The task: In the listing below, print exactly the lines from the first through the one that contains "histopathology image of".

Given entries:

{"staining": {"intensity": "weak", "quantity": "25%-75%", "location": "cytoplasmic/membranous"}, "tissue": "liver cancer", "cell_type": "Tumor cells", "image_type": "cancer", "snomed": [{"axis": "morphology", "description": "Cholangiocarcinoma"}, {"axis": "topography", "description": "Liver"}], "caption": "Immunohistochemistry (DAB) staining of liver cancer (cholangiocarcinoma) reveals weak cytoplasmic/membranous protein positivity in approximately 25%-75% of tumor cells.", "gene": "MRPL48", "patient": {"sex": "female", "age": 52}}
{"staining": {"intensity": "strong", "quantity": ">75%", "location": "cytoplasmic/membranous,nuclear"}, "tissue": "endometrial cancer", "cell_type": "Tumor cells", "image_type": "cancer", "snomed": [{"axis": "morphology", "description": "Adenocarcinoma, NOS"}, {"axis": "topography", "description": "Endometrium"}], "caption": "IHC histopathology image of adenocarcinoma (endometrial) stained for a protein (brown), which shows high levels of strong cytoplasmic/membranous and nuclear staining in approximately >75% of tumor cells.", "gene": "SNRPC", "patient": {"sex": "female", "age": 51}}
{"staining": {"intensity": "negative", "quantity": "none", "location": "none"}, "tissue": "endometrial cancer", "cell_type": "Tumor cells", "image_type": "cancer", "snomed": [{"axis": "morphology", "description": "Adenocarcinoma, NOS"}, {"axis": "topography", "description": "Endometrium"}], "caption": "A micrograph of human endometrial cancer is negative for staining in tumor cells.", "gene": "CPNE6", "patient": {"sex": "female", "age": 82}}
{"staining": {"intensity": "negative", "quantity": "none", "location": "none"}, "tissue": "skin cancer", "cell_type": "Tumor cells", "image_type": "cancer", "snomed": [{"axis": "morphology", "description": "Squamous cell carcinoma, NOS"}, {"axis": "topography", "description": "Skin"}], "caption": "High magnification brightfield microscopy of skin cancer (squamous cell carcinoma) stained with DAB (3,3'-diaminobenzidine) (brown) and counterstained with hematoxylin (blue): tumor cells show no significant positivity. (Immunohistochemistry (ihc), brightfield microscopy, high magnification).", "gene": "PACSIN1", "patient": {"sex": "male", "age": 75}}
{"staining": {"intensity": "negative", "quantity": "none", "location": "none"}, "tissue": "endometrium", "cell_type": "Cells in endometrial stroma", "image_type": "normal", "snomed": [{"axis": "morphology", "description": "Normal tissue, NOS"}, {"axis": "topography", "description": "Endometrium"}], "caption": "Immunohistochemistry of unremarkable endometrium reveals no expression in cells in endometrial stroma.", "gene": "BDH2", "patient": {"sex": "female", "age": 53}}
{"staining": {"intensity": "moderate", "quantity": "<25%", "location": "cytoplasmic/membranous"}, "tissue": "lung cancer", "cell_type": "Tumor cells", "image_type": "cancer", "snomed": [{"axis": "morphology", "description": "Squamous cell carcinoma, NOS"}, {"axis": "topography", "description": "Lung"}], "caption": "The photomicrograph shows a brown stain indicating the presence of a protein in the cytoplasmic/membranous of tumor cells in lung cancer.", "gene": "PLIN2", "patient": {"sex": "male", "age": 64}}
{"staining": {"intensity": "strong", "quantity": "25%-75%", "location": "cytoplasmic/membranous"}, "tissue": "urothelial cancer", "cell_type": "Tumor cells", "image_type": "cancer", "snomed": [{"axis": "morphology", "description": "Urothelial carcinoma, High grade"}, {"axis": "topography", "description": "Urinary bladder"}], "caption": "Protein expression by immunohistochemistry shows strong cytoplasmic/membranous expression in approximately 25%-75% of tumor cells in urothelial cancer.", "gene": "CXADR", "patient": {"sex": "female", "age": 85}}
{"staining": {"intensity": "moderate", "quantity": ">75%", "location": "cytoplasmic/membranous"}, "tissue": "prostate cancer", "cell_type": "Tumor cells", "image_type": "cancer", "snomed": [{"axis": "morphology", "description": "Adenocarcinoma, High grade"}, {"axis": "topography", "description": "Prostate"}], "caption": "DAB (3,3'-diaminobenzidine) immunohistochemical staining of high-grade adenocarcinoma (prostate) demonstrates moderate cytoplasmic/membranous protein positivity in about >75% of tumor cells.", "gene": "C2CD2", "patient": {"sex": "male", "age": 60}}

Answer for this exercise:
{"staining": {"intensity": "weak", "quantity": "25%-75%", "location": "cytoplasmic/membranous"}, "tissue": "liver cancer", "cell_type": "Tumor cells", "image_type": "cancer", "snomed": [{"axis": "morphology", "description": "Cholangiocarcinoma"}, {"axis": "topography", "description": "Liver"}], "caption": "Immunohistochemistry (DAB) staining of liver cancer (cholangiocarcinoma) reveals weak cytoplasmic/membranous protein positivity in approximately 25%-75% of tumor cells.", "gene": "MRPL48", "patient": {"sex": "female", "age": 52}}
{"staining": {"intensity": "strong", "quantity": ">75%", "location": "cytoplasmic/membranous,nuclear"}, "tissue": "endometrial cancer", "cell_type": "Tumor cells", "image_type": "cancer", "snomed": [{"axis": "morphology", "description": "Adenocarcinoma, NOS"}, {"axis": "topography", "description": "Endometrium"}], "caption": "IHC histopathology image of adenocarcinoma (endometrial) stained for a protein (brown), which shows high levels of strong cytoplasmic/membranous and nuclear staining in approximately >75% of tumor cells.", "gene": "SNRPC", "patient": {"sex": "female", "age": 51}}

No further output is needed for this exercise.